Planned Parenthood attorney Roberta Riley said the class-action lawsuit shows women will challenge businesses' inconsistent health care policies - even if government leaders won't. Utah legislators' unwillingness to pass "contraceptive equity" legislation this year leaves businesses in the state vulnerable to sex-discrimination litigation, Riley said.
"The Utah Legislature could do the right thing for businesses and workers by enacting this law," she said.
As in years past, conservative Utah lawmakers in their 2005 session declined to debate the bill, which has been introduced annually.
Taylorsville Republican Sen. Mike Waddoups said lawmakers are reluctant to meddle in the corporate world by forcing a standardized insurance policy on Utah companies. "We'd be telling them how to run their businesses," Waddoups said, adding he doubts threat of a lawsuit would change that stance.
Twenty-one other states have adopted contraceptive equity legislation and supporters believe the lawsuit is evidence of the risk businesses are taking.
"Refusal to cover birth control like other prescription drugs is discrimination, plain and simple," said Planned Parenthood lobbyist and executive Bev Cooper. "The writing's on the wall for Utah and other states. It's just a matter of time."

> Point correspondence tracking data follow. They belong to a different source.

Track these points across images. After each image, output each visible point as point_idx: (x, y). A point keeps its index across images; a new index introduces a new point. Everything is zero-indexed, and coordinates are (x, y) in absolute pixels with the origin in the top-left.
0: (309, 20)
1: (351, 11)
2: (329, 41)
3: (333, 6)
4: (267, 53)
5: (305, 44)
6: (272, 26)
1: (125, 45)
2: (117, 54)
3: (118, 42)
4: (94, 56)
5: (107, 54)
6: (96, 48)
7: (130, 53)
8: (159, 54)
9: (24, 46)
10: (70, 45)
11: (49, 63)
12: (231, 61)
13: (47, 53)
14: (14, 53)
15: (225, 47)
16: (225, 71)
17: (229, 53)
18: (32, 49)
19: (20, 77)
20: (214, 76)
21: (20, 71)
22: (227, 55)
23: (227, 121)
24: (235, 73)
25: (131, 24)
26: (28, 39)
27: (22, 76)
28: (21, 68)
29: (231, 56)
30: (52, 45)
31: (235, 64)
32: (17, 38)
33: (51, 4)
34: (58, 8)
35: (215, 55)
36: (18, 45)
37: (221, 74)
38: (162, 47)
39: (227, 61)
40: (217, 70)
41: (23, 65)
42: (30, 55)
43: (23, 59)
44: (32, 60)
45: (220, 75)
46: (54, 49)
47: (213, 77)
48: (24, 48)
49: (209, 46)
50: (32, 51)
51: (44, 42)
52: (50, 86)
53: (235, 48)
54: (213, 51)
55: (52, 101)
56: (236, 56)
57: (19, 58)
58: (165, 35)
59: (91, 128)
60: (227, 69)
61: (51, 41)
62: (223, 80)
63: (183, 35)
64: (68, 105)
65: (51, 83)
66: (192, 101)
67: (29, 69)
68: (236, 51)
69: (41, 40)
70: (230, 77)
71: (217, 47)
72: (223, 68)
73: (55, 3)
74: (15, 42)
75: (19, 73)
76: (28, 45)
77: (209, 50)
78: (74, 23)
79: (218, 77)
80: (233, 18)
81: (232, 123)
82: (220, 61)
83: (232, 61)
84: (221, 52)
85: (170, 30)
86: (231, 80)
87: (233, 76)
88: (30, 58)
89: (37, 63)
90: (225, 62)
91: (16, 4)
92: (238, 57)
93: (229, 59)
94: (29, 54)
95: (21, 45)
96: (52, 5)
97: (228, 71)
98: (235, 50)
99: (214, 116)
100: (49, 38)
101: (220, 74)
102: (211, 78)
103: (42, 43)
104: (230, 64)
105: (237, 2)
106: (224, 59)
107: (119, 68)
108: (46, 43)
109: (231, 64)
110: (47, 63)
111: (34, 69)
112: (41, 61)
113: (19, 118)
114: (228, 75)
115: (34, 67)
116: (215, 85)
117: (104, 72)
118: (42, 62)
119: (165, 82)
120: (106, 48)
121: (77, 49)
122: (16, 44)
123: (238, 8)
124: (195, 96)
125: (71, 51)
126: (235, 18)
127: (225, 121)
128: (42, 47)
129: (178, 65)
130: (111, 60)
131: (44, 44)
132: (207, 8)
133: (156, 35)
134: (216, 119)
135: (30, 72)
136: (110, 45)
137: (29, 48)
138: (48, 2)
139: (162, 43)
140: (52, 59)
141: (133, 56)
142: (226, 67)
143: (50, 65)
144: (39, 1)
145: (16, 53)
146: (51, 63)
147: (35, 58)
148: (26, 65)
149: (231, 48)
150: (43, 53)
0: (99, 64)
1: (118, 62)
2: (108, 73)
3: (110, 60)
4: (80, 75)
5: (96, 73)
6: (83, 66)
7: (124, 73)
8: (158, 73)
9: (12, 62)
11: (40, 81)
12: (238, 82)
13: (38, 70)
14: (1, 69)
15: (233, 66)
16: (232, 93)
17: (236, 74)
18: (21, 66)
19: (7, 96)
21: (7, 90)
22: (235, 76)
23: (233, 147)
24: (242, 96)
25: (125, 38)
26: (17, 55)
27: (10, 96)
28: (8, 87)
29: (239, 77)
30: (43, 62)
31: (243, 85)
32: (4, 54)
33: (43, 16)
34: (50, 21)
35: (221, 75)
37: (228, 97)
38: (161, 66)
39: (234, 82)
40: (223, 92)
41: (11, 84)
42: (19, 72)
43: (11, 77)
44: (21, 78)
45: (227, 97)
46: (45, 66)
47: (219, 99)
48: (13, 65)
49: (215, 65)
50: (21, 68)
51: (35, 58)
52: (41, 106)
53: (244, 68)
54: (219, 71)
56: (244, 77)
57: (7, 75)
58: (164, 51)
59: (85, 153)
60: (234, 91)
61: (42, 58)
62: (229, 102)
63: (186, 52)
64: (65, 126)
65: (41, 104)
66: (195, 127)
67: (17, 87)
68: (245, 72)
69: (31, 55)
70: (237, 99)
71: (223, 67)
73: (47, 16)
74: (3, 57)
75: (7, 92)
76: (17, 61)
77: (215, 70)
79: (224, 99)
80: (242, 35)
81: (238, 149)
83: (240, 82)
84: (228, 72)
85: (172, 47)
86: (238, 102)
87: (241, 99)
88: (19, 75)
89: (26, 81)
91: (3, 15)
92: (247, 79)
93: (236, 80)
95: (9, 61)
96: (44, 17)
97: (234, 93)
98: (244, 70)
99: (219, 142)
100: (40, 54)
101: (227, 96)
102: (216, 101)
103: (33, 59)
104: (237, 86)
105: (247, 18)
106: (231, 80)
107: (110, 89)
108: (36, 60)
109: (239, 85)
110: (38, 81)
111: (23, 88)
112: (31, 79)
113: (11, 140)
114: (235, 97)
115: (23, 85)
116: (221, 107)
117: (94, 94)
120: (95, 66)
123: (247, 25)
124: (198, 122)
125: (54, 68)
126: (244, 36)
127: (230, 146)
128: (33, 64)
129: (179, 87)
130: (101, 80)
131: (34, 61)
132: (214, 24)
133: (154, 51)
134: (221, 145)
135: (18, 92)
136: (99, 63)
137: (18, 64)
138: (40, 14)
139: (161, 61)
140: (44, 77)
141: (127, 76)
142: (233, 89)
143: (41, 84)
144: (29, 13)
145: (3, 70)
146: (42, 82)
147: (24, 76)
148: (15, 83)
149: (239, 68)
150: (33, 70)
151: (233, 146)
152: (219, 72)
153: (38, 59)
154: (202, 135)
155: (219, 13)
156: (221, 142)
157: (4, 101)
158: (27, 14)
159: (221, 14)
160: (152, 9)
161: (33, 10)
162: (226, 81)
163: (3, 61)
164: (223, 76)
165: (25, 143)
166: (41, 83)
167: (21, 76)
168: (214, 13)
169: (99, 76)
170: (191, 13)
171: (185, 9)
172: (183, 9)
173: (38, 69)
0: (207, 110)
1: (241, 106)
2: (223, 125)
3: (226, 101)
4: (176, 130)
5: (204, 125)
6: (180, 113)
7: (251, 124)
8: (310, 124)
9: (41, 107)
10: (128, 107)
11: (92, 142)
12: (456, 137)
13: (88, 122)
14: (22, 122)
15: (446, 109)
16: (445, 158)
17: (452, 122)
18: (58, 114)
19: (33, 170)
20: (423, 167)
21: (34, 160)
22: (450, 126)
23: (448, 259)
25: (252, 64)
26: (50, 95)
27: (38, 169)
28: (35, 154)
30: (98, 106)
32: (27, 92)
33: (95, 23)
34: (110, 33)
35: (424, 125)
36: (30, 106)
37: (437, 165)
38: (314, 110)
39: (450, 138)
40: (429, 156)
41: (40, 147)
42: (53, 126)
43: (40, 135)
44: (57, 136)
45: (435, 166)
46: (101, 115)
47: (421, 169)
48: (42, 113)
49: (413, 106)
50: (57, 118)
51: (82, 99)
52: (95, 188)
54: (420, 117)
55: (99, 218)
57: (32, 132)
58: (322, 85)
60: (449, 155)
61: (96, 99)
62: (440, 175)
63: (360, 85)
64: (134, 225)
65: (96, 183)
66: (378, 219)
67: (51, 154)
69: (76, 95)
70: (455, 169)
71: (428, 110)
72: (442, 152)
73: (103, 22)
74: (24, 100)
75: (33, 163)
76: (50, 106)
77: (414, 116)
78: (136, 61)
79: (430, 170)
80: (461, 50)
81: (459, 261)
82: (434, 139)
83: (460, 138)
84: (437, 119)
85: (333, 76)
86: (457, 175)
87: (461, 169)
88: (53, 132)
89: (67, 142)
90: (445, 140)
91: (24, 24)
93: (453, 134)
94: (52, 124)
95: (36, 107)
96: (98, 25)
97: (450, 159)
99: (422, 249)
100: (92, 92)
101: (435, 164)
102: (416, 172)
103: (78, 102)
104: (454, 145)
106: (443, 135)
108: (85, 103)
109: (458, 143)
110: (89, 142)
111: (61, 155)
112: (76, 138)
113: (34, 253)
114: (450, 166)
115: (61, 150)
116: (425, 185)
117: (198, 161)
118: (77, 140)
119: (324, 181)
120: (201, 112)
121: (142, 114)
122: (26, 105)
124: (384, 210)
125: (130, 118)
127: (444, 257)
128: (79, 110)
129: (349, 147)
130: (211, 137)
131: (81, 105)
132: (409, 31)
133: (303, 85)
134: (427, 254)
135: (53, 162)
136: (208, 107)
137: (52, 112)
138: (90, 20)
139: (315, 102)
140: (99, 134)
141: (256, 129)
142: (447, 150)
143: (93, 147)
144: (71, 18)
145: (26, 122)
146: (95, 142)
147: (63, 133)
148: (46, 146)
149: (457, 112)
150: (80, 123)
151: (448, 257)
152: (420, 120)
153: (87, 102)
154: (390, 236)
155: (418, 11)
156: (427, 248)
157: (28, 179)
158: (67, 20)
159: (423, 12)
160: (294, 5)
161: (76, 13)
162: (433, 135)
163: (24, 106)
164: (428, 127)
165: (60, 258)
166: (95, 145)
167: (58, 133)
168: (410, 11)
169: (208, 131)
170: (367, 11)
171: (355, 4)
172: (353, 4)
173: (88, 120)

In the case of Union Pacific, Riley sued on behalf of four female railroad employees living in Idaho, Oregon, Missouri and Washington, charging that the company's refusal to cover women's birth control is sexual discrimination.
Union Pacific covers the cost of prescription birth control for its 3,000 managers, but will not cover rank-and-file employee's prescriptions. Women who have a note from a doctor proving they will use the pill for acne treatment can get an exception to the policy. At the same time, Union Pacific pays for male employees' Viagra prescriptions.
Union Pacific Railroad Employees Health Systems' Kevin Potts said his insurance company is simply following the Omaha-based railroad's policies not to cover prescription birth control for unionized workers.
"It has historically been a railroad decision that we follow suit on," Potts said.
Attorneys with Union Pacific's corporate office did not return calls for comment.